Billionaire Prem Watsa is betting big on newspapers. The oil sands are making a comeback. And the loonie flies south. The past few days have been busy for investors. Here are the top five can’t-miss stories this week.
1. Billionaire Prem Watsa is buying more of this deep-value stock
On Thursday, Fairfax Financial Holdings (TSX:FFH) announced that it has purchased an additional 3.4% of Torstar (TSX:TS.B), pushing its total stake in the Canadian newspaper company to 22.7%.
Fairfax Chief Executive Prem Watsa is use to being alone in his views. The man has built a reputation as a shrewd contrarian investor, earning him the title of ‘Canada’s Warren Buffett’. But he has probably never been more alone than he is right now with his bullish stance on the newspaper industry.
So what could Watsa possibly see in Torstar? The newspaper industry may be on the verge of a comeback. The company is starting to have success applying paywalls to its online content and cost-cutting efforts are helping the bottom line. Given that the industry has been left for dead by the investment community, the stock could have significant upside if Torstar can survive at all.
2. Deal activity in the oil patch is heating up
Whitecap unveiled the deal for the properties, which produce about 15,000 oil equivalent barrels a day. At the same time, the company raised its earnings guidance and hiked its dividend. In order to fund all of this activity, Whitecap also announced the sale of some of its natural gas properties to Keyera (TSX:KEY) for about $693 million.

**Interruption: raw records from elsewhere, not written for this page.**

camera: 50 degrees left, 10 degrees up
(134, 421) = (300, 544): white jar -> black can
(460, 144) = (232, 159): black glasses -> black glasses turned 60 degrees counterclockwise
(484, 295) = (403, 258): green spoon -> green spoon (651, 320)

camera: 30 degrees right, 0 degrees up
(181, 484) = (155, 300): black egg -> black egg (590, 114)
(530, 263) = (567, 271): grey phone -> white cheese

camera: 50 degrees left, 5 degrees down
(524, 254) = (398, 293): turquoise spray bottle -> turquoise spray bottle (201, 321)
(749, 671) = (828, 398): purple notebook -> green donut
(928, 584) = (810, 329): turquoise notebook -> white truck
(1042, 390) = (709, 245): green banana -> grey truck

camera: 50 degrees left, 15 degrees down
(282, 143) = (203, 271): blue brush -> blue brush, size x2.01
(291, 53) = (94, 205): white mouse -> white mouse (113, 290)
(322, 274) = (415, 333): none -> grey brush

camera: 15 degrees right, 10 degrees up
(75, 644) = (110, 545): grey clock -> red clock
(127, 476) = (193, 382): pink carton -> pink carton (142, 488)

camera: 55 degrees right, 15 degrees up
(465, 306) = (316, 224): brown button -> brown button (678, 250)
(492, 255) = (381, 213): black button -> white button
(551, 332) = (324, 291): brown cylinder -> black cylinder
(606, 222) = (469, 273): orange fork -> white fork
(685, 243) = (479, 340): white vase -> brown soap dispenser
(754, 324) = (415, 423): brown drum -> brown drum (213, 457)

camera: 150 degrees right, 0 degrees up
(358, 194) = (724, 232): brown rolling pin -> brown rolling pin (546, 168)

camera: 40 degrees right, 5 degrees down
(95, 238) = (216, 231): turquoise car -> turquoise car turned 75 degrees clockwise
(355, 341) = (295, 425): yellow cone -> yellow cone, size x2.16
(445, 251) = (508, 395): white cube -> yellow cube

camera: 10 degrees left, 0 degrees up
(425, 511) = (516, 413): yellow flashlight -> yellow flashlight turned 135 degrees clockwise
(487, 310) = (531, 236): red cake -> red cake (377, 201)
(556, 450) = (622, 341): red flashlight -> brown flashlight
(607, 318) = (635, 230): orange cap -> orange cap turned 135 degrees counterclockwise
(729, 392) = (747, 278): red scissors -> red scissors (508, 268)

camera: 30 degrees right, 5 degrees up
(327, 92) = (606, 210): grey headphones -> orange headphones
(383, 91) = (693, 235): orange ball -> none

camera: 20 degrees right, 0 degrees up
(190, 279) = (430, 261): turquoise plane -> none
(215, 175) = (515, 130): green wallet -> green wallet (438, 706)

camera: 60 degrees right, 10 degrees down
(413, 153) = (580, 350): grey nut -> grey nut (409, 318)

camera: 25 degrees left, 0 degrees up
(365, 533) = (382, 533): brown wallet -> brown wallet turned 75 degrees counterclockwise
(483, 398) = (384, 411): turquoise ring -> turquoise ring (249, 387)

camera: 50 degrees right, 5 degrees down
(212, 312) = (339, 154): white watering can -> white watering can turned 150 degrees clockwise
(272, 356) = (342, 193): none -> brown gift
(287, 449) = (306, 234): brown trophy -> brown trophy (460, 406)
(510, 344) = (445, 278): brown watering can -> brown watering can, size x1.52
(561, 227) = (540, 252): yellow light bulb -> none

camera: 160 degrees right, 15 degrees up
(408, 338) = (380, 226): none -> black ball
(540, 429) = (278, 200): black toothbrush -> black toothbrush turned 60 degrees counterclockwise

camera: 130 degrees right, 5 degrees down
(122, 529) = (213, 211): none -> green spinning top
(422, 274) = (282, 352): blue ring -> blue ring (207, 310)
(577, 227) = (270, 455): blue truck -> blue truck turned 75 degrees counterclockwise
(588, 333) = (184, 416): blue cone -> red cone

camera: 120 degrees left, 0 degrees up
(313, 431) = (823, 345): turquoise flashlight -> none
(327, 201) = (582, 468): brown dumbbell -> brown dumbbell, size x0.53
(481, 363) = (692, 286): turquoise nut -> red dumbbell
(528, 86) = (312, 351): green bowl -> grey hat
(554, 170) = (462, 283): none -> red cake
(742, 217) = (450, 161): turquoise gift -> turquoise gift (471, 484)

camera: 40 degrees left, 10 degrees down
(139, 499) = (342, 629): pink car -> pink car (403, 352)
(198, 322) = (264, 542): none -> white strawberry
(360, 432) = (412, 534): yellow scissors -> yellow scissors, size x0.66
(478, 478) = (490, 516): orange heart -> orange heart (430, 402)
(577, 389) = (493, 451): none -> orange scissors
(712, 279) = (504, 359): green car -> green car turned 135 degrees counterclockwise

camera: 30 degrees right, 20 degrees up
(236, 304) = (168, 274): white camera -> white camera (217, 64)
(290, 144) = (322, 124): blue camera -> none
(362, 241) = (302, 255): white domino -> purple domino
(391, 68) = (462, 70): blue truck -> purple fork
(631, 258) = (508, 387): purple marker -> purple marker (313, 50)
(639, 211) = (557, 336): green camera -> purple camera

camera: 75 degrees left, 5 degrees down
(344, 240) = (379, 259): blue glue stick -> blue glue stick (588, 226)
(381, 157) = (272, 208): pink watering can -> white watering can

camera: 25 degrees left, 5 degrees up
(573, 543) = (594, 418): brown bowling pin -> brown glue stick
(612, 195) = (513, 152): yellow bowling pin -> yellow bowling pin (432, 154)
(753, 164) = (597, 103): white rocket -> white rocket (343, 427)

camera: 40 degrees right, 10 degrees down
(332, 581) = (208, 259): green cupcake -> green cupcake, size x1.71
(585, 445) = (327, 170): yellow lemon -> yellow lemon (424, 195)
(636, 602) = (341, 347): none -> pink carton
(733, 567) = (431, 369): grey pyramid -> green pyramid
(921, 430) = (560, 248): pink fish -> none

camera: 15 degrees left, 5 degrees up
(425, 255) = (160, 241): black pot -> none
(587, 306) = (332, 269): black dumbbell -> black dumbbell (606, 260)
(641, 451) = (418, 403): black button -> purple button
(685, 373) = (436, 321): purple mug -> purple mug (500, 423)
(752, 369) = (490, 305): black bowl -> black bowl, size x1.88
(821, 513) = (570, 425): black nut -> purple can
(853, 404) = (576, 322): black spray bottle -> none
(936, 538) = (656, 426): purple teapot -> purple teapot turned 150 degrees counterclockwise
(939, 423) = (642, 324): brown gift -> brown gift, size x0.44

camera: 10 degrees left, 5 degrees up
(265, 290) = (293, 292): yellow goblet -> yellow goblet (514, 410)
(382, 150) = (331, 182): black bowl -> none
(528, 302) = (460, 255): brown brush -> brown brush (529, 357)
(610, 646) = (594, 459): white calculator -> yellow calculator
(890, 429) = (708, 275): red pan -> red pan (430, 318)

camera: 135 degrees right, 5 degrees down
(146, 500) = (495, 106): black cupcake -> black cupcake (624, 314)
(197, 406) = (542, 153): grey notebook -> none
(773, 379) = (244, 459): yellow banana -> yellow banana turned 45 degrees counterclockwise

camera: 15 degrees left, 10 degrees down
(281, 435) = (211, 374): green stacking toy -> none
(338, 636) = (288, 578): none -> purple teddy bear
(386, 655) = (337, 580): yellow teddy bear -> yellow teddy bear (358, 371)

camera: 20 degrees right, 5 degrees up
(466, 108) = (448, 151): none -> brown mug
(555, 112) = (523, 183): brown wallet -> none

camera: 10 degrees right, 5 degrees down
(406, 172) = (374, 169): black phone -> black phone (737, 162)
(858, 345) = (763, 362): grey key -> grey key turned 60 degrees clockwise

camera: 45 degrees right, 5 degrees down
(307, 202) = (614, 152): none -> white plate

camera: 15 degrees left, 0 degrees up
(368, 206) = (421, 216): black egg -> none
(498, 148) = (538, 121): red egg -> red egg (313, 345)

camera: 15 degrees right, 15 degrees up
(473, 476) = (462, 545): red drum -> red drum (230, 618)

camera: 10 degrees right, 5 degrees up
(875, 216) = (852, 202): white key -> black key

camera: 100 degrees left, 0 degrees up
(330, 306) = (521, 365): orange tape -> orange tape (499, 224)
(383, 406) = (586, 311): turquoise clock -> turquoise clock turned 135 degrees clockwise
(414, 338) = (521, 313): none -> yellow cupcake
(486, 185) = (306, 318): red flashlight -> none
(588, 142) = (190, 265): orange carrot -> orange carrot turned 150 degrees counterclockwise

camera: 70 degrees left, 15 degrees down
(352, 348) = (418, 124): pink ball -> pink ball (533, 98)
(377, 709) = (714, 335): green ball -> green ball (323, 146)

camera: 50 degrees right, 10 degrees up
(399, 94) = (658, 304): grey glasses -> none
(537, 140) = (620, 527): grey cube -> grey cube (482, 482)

As Fool contributor Benjamin Sinclair discussed earlier this week, the transaction signals a resurgence in the Canadian energy industry. So far this year, total merger and acquisition activity for the sector reached $7 billion in 2014, nearly 10 times the total for the first quarter of 2013. Thanks to a combination of higher energy prices and a weaker Canadian dollar, the oil patch is once again in Bay Street’s good books.
3. Jim Flaherty is out
The churn in Ottawa’s top ranks continued this week.
In a press release on Tuesday, Federal Finance Minister Jim Flaherty announced his resignation from the Cabinet to prepare for work in the private sector. Flaherty’s absence will leave a big hole in Canada’s political landscape. Along with the departure Bank of Canada governor Mark Carney, the two officials who guided Canada through the financial crisis are no longer at the helm.
To replace the finance minister, Prime Minister Stephen Harper selected Natural Resource minister Joe Oliver. In tapping the former investment banker, Mr. Harper has made a clear gesture to Bay Street that the economy is being passed from one seasoned hand to another and that he is opting for public confidence over personal charisma.
4. The loonie flies south
It appears Stephen Poloz and Janet Yellen have created a tag team to take down the Canadian dollar.
In a speech to the Halifax Chamber of Commerce, Bank of Canada Governor Stephen Poloz opened his talk with, “Happy belated St. Patrick’s Day. I hope everyone’s feeling fine. I want to speak today about a different kind of headache: the prolonged lacklustre economic growth we are experiencing, here in Canada, but also globally.” Poloz dour tone sent the loonie tumbling.
Then the loonie took another leg lower after new Federal Reserve chair Janet Yellen, announced that the bank’s quantitative easing policy may be coming to an end. According to Yellen, QE is likely to end in the fall and the first interest rate hike is likely to be six months later.
How are we taking this at Fool HQ? Frankly, we hardly noticed. We have found that it’s far more lucrative to spend our time searching for wonderful businesses than worrying about macroeconomic indicators. Yes, the plunging loonie will certainly have an impact on business. Buy over the long run, these fluctuations tend to wash out.
5. Bombardier’s woes continue
The problems keep mounting at Bombardier (TSX:BBD.B).
As Fool contributor Cameron Conway discussed today, authorities in Brazil have accused Bombardier, along with 18 other firms, of involvement in a price-fixing scheme. In a statement on Thursday, the country’s antitrust agency said that it will investigate the bidding process for contracts on the subway and train systems in six cities, though the company has denied any wrongdoing by its employees
Also, plans to establish an assembly line in Russia and sell 100 Q400 turboprop aircraft were put on hold. With the growing tensions between Russia and Ukraine, the talk of sanctions have put a hault to Bombardier’s expansion plans in the region.